EXERCISE INPUTS Block Start

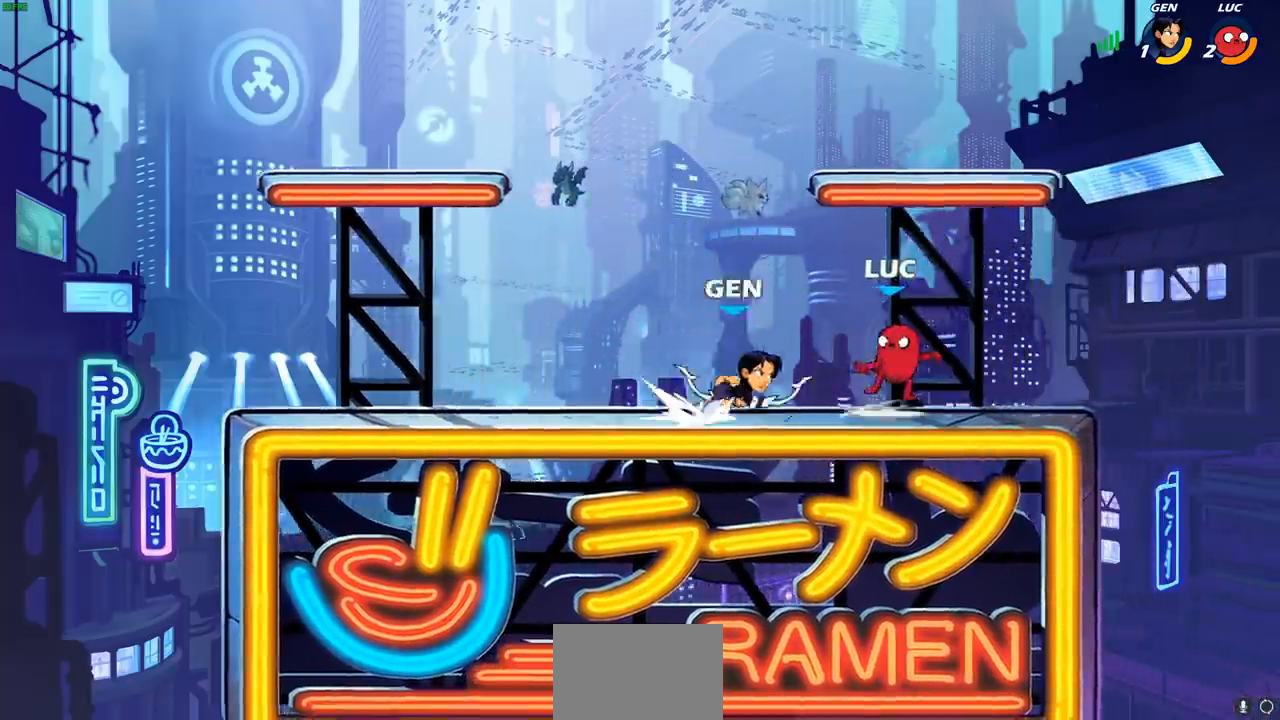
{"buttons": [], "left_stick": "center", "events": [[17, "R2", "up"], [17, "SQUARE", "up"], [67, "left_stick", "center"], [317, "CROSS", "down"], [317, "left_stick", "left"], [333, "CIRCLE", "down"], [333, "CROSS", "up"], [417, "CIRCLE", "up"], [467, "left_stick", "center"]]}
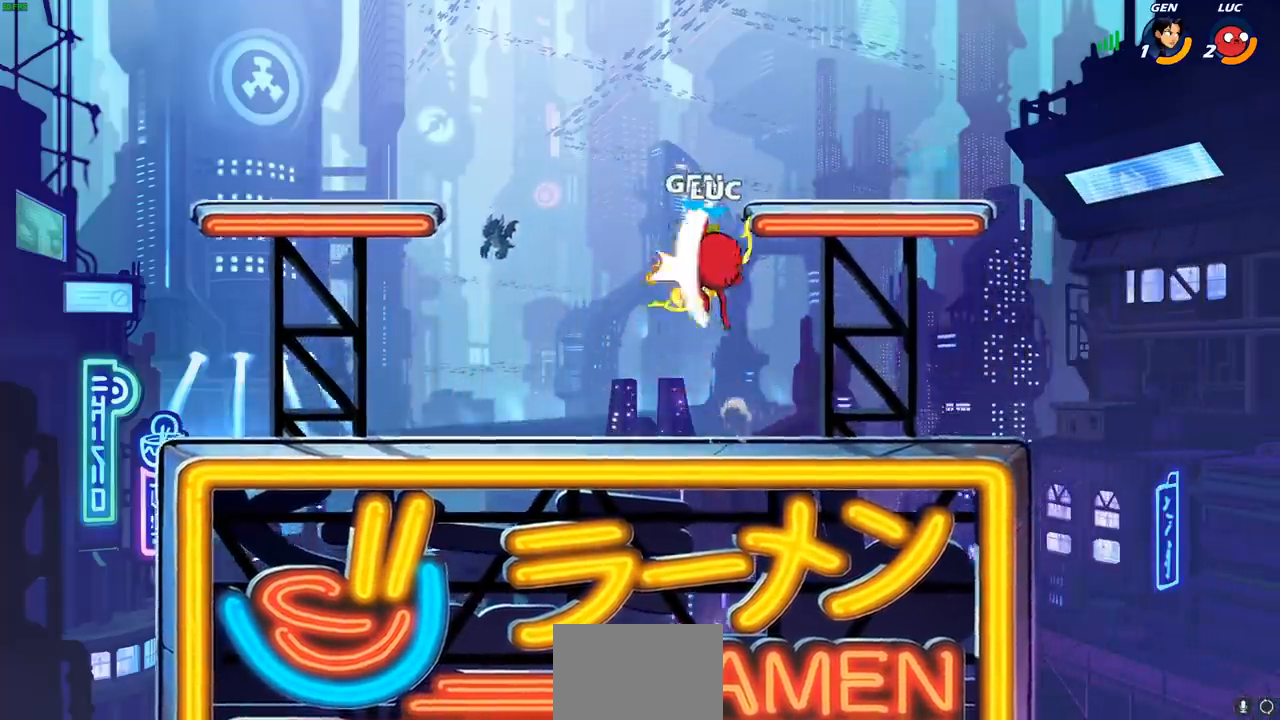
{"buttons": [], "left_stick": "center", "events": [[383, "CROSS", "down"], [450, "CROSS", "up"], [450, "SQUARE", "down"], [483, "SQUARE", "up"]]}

EXERCISE INPUTS Block End
EXERCISE INPUTS Block Start

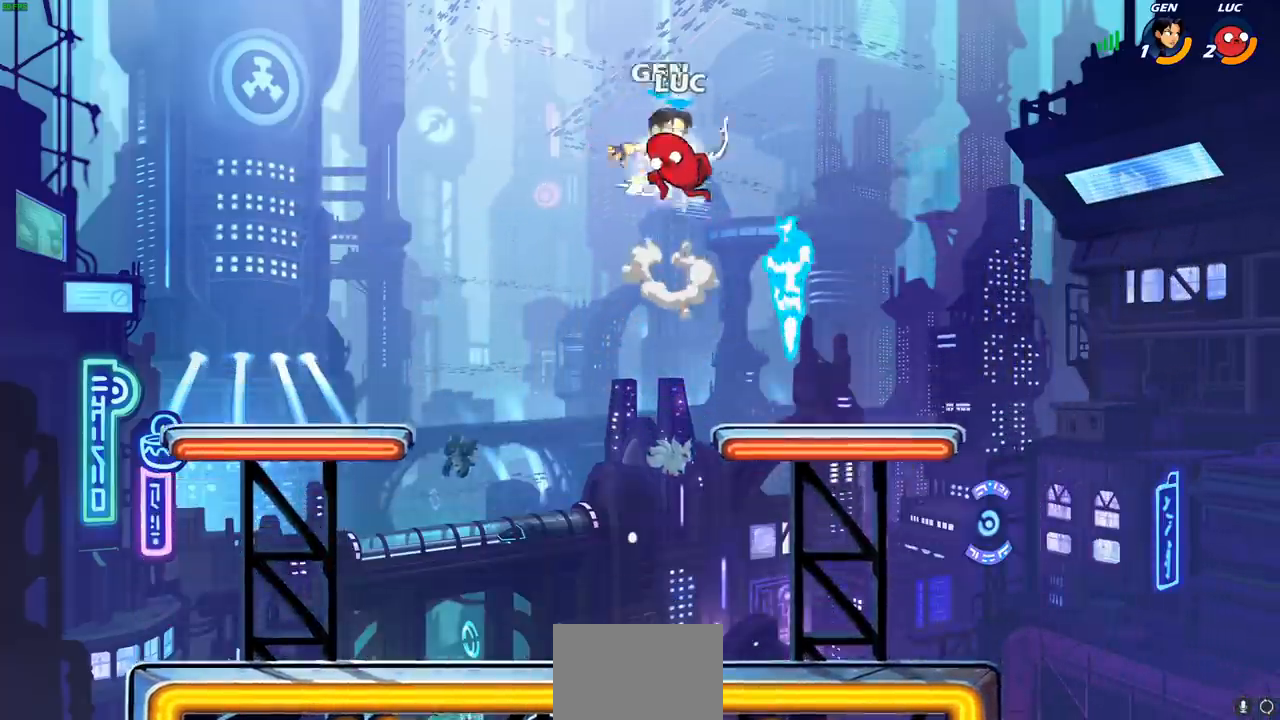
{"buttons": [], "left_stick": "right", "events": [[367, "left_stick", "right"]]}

EXERCISE INPUTS Block End

### ABOUT THIS EXERCISE
Pull out every line of the records that includes the string "SQUARE".

### YOUR SOLUTION
{"buttons": [], "left_stick": "center", "events": [[17, "R2", "up"], [17, "SQUARE", "up"], [67, "left_stick", "center"], [317, "CROSS", "down"], [317, "left_stick", "left"], [333, "CIRCLE", "down"], [333, "CROSS", "up"], [417, "CIRCLE", "up"], [467, "left_stick", "center"]]}
{"buttons": [], "left_stick": "center", "events": [[383, "CROSS", "down"], [450, "CROSS", "up"], [450, "SQUARE", "down"], [483, "SQUARE", "up"]]}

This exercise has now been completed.